**MATERIAL PROVIDED**
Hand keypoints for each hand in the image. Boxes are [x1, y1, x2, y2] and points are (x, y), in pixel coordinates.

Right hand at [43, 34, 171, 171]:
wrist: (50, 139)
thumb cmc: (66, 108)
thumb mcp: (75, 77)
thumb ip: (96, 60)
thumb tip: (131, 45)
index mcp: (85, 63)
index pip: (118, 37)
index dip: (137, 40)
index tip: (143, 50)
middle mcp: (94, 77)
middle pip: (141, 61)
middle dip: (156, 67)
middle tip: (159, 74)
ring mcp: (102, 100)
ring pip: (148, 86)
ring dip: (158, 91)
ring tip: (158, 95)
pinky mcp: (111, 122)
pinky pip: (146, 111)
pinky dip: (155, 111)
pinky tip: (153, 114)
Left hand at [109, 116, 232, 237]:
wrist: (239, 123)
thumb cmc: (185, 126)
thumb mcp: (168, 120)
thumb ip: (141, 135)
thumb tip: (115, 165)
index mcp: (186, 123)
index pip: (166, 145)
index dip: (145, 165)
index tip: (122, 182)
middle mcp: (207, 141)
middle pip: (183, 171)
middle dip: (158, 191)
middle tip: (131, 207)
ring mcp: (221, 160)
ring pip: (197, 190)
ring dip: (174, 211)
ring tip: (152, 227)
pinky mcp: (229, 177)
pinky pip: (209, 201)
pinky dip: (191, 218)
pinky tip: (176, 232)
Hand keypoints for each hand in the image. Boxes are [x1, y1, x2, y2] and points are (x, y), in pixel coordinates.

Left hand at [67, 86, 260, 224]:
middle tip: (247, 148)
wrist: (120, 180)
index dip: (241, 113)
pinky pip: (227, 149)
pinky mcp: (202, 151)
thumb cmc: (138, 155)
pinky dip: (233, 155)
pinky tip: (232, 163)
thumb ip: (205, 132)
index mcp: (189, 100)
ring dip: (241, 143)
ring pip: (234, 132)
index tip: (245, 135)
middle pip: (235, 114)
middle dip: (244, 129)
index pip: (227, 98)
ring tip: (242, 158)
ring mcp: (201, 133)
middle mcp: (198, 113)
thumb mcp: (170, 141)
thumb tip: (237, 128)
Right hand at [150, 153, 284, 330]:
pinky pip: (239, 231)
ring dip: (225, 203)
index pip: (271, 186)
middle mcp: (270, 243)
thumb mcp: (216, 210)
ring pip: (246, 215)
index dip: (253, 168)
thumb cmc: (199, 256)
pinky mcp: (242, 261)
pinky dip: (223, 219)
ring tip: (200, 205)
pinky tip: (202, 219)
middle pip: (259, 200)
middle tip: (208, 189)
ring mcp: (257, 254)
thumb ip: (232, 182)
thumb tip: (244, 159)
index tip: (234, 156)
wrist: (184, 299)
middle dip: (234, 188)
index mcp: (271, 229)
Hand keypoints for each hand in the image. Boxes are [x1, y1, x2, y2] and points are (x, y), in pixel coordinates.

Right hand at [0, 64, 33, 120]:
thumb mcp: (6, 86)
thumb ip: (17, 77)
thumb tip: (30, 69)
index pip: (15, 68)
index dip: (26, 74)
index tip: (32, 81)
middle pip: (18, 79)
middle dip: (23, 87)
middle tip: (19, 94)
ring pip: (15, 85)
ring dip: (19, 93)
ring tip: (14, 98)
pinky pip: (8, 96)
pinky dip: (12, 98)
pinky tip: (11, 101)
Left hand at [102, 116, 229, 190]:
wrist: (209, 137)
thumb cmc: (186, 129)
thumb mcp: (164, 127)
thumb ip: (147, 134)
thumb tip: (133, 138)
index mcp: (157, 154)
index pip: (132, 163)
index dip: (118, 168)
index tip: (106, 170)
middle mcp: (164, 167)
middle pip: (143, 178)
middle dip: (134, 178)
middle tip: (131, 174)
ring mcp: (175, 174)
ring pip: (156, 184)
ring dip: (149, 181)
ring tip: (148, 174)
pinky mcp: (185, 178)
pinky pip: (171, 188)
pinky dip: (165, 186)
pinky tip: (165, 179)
...
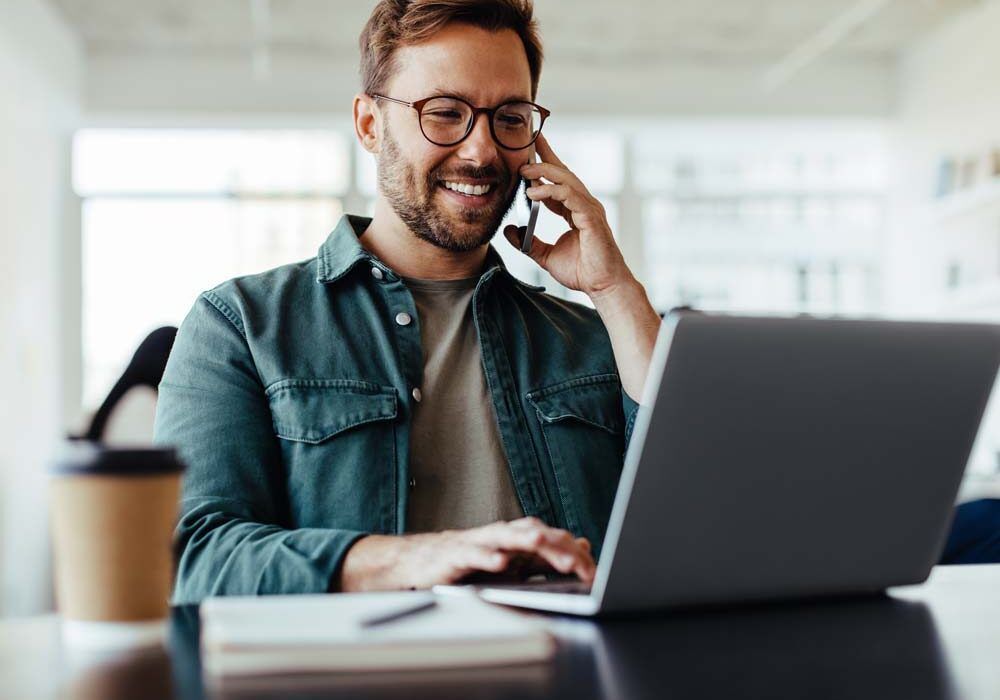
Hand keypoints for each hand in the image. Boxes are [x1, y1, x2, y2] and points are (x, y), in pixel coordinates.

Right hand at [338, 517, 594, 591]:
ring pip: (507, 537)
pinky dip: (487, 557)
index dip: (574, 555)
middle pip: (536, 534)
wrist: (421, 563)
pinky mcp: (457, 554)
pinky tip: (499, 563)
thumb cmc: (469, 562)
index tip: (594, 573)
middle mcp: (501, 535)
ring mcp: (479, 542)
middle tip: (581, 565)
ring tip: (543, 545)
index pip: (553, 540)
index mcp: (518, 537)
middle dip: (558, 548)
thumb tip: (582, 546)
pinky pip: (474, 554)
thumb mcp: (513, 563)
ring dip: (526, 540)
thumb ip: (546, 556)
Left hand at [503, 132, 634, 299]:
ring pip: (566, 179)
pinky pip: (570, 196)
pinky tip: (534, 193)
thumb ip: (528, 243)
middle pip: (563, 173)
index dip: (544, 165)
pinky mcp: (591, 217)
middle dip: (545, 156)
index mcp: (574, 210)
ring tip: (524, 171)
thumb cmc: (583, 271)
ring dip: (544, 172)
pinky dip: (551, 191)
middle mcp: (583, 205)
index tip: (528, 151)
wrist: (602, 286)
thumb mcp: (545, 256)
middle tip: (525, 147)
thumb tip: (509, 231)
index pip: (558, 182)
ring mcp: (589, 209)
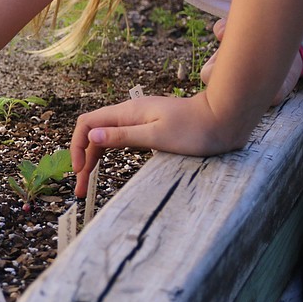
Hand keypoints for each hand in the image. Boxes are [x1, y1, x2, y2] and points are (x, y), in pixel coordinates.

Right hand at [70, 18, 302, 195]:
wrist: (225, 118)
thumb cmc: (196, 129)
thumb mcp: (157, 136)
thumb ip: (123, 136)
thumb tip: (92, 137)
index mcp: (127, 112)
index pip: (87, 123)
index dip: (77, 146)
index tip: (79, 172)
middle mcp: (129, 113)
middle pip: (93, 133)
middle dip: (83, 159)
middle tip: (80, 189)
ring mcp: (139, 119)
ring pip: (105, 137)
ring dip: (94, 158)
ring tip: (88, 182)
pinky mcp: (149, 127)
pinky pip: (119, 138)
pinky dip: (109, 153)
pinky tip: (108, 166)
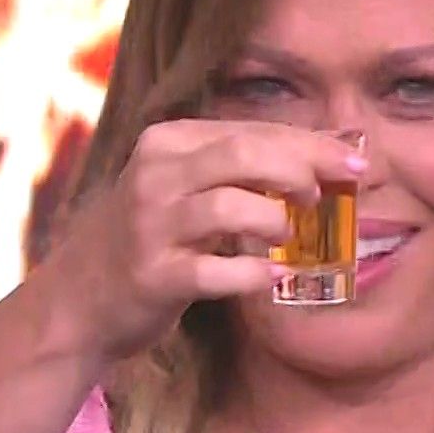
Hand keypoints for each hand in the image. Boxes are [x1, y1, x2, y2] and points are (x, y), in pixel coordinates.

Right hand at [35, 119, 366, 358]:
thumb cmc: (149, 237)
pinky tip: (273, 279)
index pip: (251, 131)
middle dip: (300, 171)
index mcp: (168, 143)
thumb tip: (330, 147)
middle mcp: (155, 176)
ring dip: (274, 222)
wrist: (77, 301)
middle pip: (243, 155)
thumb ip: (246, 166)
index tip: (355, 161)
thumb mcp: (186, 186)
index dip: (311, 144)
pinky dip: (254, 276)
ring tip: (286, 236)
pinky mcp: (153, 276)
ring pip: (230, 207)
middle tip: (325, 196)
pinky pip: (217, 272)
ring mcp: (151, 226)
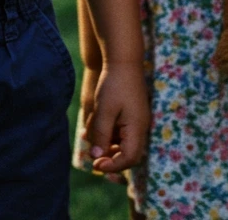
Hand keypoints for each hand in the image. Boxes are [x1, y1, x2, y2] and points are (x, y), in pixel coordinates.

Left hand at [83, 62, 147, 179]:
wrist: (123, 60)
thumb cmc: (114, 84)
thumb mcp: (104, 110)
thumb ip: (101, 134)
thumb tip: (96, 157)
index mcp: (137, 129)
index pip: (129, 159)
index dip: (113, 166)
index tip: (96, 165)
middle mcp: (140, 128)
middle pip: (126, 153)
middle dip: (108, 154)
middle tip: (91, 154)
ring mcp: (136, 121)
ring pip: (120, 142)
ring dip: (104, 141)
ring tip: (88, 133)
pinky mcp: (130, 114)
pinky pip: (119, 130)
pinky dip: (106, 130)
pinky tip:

**DIRECTIONS FOR THIS TASK**
Would you copy every line of the entries that includes the word "Right"?

**RESULT OF THE TASK**
Right hand at [43, 34, 171, 171]:
Right hand at [150, 153, 284, 330]:
Right hand at [0, 64, 33, 120]:
Right hand at [338, 517, 594, 591]:
Right hand at [70, 18, 302, 195]:
Right hand at [35, 119, 366, 358]:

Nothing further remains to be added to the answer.